What each event carries

Every event names the decision and enough context to locate and explain it — but the evidence is redacted: it is limited to counts, ids, and model/provider names, and never includes the scrubbed plaintext or a secret.

FieldTypeDescription
idstringThe event id (12-char hex).
typestringThe event type — one of the six above.
workspace_idstringThe workspace the decision was made in.
workflow_idstring | nullThe workflow whose run triggered the decision.
versionint | nullThe workflow graph version in effect.
run_idstring | nullThe run the decision belongs to.
node_idstring | nullThe graph node / step being enforced.
policystringThe policy that fired: tool_permission, tool_argument, dlp, model_allowlist, budget, or fallback.
actor_idstring | nullThe actor tied to the decision — e.g. who granted an override.
decisionstringThe outcome — blocked, denied, redacted, or granted.
reasonstringA human-readable explanation of the decision.
evidenceobjectRedacted supporting detail — counts, ids, model/provider names. Never plaintext or a secret.
created_atstringISO 8601 UTC timestamp of the decision.

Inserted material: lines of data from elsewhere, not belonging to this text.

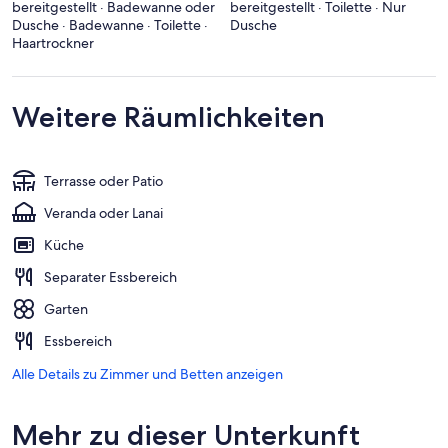
bereitgestellt · Badewanne oder
bereitgestellt · Toilette · Nur
Dusche · Badewanne · Toilette ·
Dusche
Haartrockner
Weitere Räumlichkeiten
Terrasse oder Patio
Veranda oder Lanai
Küche
Separater Essbereich
Garten
Essbereich
Alle Details zu Zimmer und Betten anzeigen
Mehr zu dieser Unterkunft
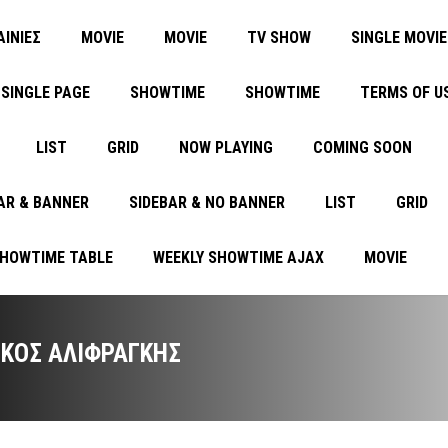
ΑΙΝΙΕΣ
MOVIE
MOVIE
TV SHOW
SINGLE MOVIE
SINGLE PAGE
SHOWTIME
SHOWTIME
TERMS OF U
LIST
GRID
NOW PLAYING
COMING SOON
AR & BANNER
SIDEBAR & NO BANNER
LIST
GRID
SHOWTIME TABLE
WEEKLY SHOWTIME AJAX
MOVIE
ΊΚΟΣ ΑΛΙΦΡΑΓΚΉΣ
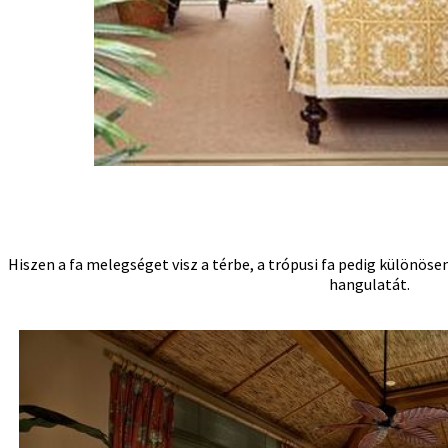
Hiszen a fa melegséget visz a térbe, a trópusi fa pedig különösen
hangulatát.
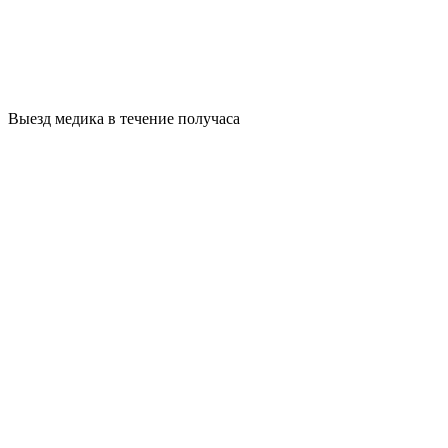
Выезд медика в течение получаса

Evidence is redacted by construction

A data_redacted event records that — and how many — values were scrubbed; the evidence is a count, never the matched text. Model-related events carry the model and provider names, not keys. You can audit that a policy fired without ever re-exposing what it protected.
The stream endpoint and every REST route are catalogued in the API reference. Runs, checkpoints, and the resume/approve lifecycle are covered in Reliability & checkpoints.